For Controlled Environment & Vertical Farming Operations
You’ve built a climate in a box. Your challenges are high-tech, but your disclosures are, in some ways, more straightforward to measure—and more intense. Your energy use is your story.
- Energy Consumption (The Big One): Every kilowatt-hour for LEDs, HVAC, and automation matters. The source of that energy (grid mix vs. renewables) is critical.
- Water Circularity: Sure, you use less water. But can you prove the exact percentage recycled in your closed-loop system?
- Supply Chain for Inputs: The sustainability of your substrates, nutrients, and seed packets.
- Local Impact: How do you quantify the benefit of reduced food miles and fresher produce? This is your positive story to tell.
A Practical 5-Step Action Plan to Get Started
Okay, so where do you begin? It can feel overwhelming. Don’t try to boil the ocean. Start with these manageable steps.
1. Map Your “Sustainability Footprint” Boundaries
Decide what you’re responsible for. Is it just the land you own? Do you include inputs from your suppliers (Scope 3 upstream)? What about transportation after your product leaves the farm gate (Scope 3 downstream)? Draw the line somewhere reasonable to start.
2. Conduct a Data Availability Audit
Go on a scavenger hunt. Gather utility bills, fuel receipts, fertilizer purchase records, irrigation logs, and seed tags. You’ll likely find you have more data than you think—it’s just scattered. This audit reveals your gaps.
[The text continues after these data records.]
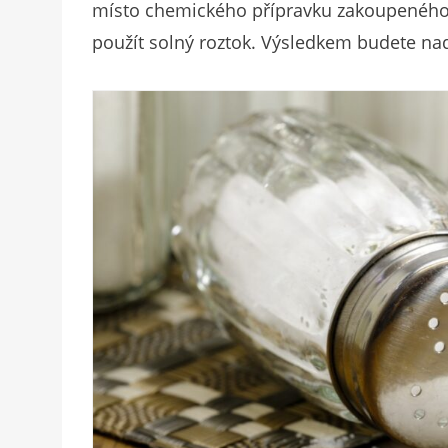
místo chemického přípravku zakoupeného 
použít solný roztok. Výsledkem budete na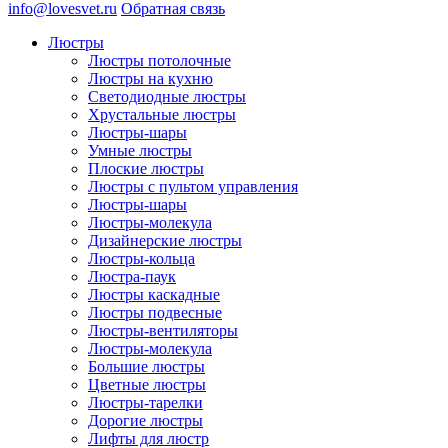
info@lovesvet.ru
Обратная связь
Люстры
Люстры потолочные
Люстры на кухню
Светодиодные люстры
Хрустальные люстры
Люстры-шары
Умные люстры
Плоские люстры
Люстры с пультом управления
Люстры-шары
Люстры-молекула
Дизайнерские люстры
Люстры-кольца
Люстра-паук
Люстры каскадные
Люстры подвесные
Люстры-вентиляторы
Люстры-молекула
Большие люстры
Цветные люстры
Люстры-тарелки
Дорогие люстры
Лифты для люстр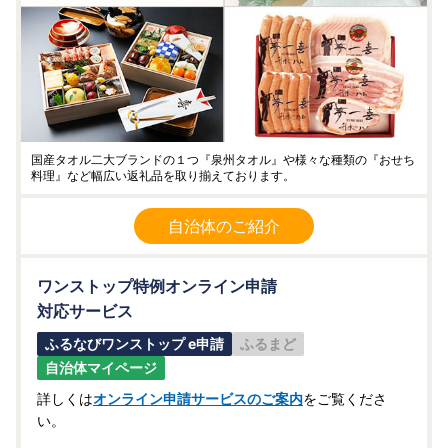
国産タオル二大ブランドの１つ『泉州タオル』や様々な種類の『おせち
料理』など幅広い返礼品を取り揃えております。
自治体のご紹介
ワンストップ特例オンライン申請
対応サービス
ふるなびワンストップ e申請
ふるまど
自治体マイページ
詳しくは
オンライン申請サービスのご案内
をご覧くださ
い。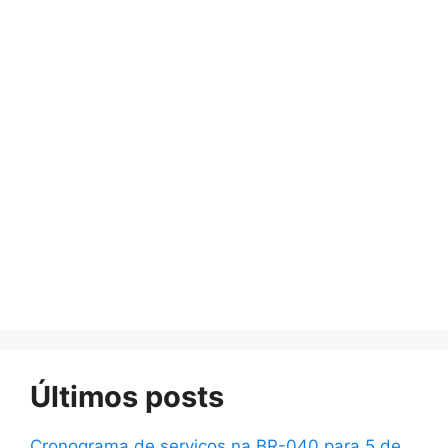
Últimos posts
Cronograma de serviços na BR-040 para 5 de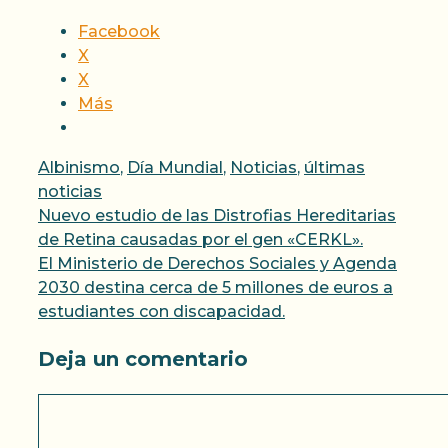
Facebook
X
X
Más
Categorías
Albinismo
,
Día Mundial
,
Noticias
,
últimas
noticias
Nuevo estudio de las Distrofias Hereditarias
de Retina causadas por el gen «CERKL».
El Ministerio de Derechos Sociales y Agenda
2030 destina cerca de 5 millones de euros a
estudiantes con discapacidad.
Deja un comentario
Comentario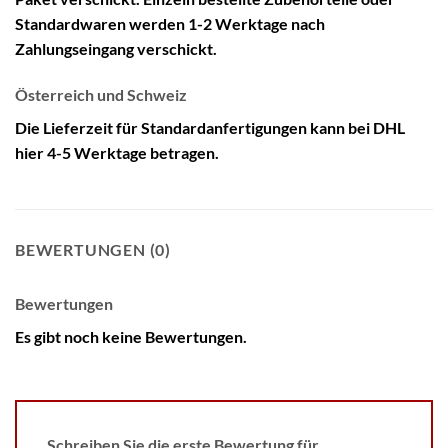
Standardwaren werden 1-2 Werktage nach
Zahlungseingang verschickt.
Österreich und Schweiz
Die Lieferzeit für Standardanfertigungen kann bei DHL
hier 4-5 Werktage betragen.
BEWERTUNGEN (0)
Bewertungen
Es gibt noch keine Bewertungen.
Schreiben Sie die erste Bewertung für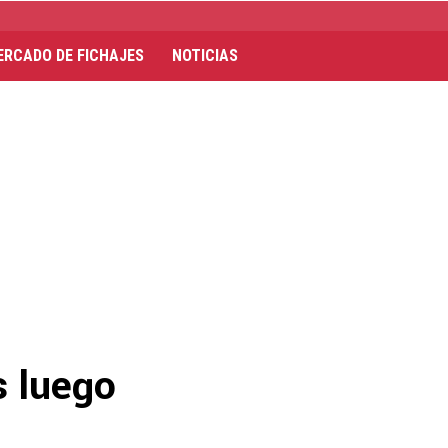
ERCADO DE FICHAJES
NOTICIAS
s luego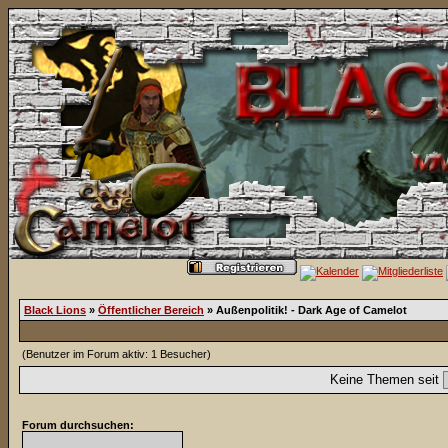
Black Lions
»
Öffentlicher Bereich
» Außenpolitik! - Dark Age of Camelot
(Benutzer im Forum aktiv: 1 Besucher)
Keine Themen seit
Forum durchsuchen: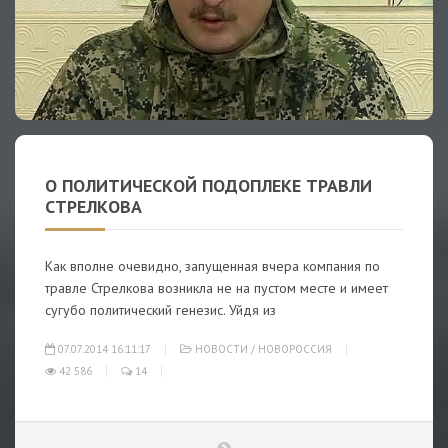
О ПОЛИТИЧЕСКОЙ ПОДОПЛЕКЕ ТРАВЛИ
СТРЕЛКОВА
Как вполне очевидно, запущенная вчера компания по
травле Стрелкова возникла не на пустом месте и имеет
сугубо политический генезис. Уйдя из
07.07.2014 16:11:17
НОВОСТИ
/
НОВОРОССИЯ
42 586
14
3. Prioritize Metrics That Matter Most
You can’t measure everything at once. Focus on the big-ticket items first. For most, that’s:
| Metric Category | Traditional Ag Priority | Vertical Farm Priority |
| Greenhouse Gases | Fuel use, soil management | Grid electricity consumption |
| Water | Withdrawal volume, efficiency | Recycling rate, total consumption |
| Land & Biodiversity | Soil health, habitat impact | N/A (often urban/reused space) |
| Circularity | Waste biomass reuse | Substrate recycling, packaging |
4. Embrace Low-Tech and High-Tech Tools
A simple spreadsheet is a perfectly fine starting point. But also, explore farm management software, IoT sensors for real-time energy/water tracking, and even satellite imagery for soil carbon estimates. The tech is getting more accessible every day.
5. Build a Narrative, Not Just a Spreadsheet
This is the human part. Your data tells a “what.” Your narrative explains the “why” and “how.” Are you a fifth-generation farm transitioning to no-till? A vertical farm powering its racks with a community solar project? That story creates trust and context around the numbers.
Turning Disclosure Burden into Business Value
Honestly, if you only see this as a compliance task, you’re missing the bigger picture. The process of gathering this data is incredibly revealing. It can spotlight inefficiencies you never noticed—a leaky irrigation line, an underperforming HVAC unit, an over-application of inputs.
That means cost savings. It also means you can authentically market your products to a growing segment of conscious consumers. And perhaps most importantly, it positions you as a forward-thinking partner to the big buyers who are desperately seeking sustainable supply chains.
Look, the fields of disclosure are being plowed, whether we’re ready or not. The question isn’t really if you’ll need to report, but when. Starting this journey now—even in small, deliberate steps—means you control the narrative. You get to tell the true story of your harvest: not just its weight, but its worth.